RRMRA By-Laws

BY-LAWS

OF

ROSEVILLE ROUNDHOUSE MODEL RAILROAD ASSOCIATION

(a California Not-For-Profit Corporation)

TABLE OF CONTENTS

ARTICLE…
                    I                         OFFICES
                    II                       MEMBERS
                    III                      BOARD OF DIRECTORS
                    IV                      OFFICERS
                    V                        MISCELLANEOUS
                    VI                       PURPOSE
                    VII                     MEMBERSHIP
                    VIII                    ELECTIONS
                    IX                       MEETINGS
                    X                         DISBURSEMENT OF FUNDS
                    XI                        DISSOLUTION
                    XII                      QUORUM
                    XIII                     ROBERTS RULES OF ORDER
                    XIV                     BUSINESS MEETING FORMAT
                    XV                       TYPES OF MEMBERSHIP
                    XVI                     NEW MEMBERS
                    XVII                    RESIGNATION OF MEMBERSHIP
                    XVIII                   APPOINTMENT TO COMMITTEES
                    XIX                      DISCIPLINARY ACTION
                    XX                        STRUCTURE OF THE BY-LAWS
                    XXI                      MEMBERSHIP FEES

ARTICLE I – OFFICES

The principal office of the Corporation shall be located in Roseville, County of Placer and State of California. The Corporation may also have such offices at such other places within or without the State as the Board of Directors may from time to time determine.

ARTICLE II – MEMBERS

The directors of the Corporation shall be the members thereof.

ARTICLE III – BOARD OF DIRECTORS

  1. The Corporation shall be managed by a Board of Directors. Each director shall be at least 18 years of age during his or her directorship. The initial Board of Directors shall consist of three persons. Thereafter, the number of directors constituting the entire Board shall be no less than three. Subject to the foregoing, the number of Board of Directors may be fixed from time to time by action of the Directors. The number of Directors may be increased or decreased by action of the Board of Directors, provided that any action by the Board of Directors to affect such increase or decrease shall require the vote of a majority of the entire Board of Directors. No decrease shall shorten the term of any director then in office.

======

*JOBS:*
1. Reproduce the by-laws word for word, everything from "ARTICLE II –" down to "then in office.".
2. List every article in the by-laws' table of contents whose title contains "MEMBER," either alone or as part of a longer word, and give each with its Roman numeral.

======

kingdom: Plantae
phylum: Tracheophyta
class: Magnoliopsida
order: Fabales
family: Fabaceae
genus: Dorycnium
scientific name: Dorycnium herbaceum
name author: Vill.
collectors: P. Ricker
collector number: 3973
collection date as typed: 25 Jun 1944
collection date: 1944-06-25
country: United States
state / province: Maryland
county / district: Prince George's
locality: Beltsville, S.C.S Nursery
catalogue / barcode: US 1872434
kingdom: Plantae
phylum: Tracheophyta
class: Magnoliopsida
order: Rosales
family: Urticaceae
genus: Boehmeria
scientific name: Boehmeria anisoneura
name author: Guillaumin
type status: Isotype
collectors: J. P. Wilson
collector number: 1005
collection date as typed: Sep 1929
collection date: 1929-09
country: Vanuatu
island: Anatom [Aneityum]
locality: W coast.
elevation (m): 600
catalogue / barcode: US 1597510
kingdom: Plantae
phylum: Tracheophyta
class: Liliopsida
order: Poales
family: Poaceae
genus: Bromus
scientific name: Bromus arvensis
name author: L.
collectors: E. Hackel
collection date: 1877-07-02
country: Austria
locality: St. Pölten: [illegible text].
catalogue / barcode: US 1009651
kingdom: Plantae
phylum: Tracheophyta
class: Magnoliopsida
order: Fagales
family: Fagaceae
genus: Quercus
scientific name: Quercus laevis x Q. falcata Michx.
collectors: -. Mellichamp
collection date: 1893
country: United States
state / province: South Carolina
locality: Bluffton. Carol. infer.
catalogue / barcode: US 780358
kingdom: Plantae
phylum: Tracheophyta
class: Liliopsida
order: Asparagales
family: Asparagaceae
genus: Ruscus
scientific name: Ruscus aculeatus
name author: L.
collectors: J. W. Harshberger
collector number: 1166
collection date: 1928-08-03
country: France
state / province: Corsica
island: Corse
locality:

======

*EXPECTED ANSWERS:*
1.
ARTICLE II – MEMBERS

The directors of the Corporation shall be the members thereof.

ARTICLE III – BOARD OF DIRECTORS

  1. The Corporation shall be managed by a Board of Directors. Each director shall be at least 18 years of age during his or her directorship. The initial Board of Directors shall consist of three persons. Thereafter, the number of directors constituting the entire Board shall be no less than three. Subject to the foregoing, the number of Board of Directors may be fixed from time to time by action of the Directors. The number of Directors may be increased or decreased by action of the Board of Directors, provided that any action by the Board of Directors to affect such increase or decrease shall require the vote of a majority of the entire Board of Directors. No decrease shall shorten the term of any director then in office.

2.
II: MEMBERS
VII: MEMBERSHIP
XV: TYPES OF MEMBERSHIP
XVI: NEW MEMBERS
XVII: RESIGNATION OF MEMBERSHIP
XXI: MEMBERSHIP FEES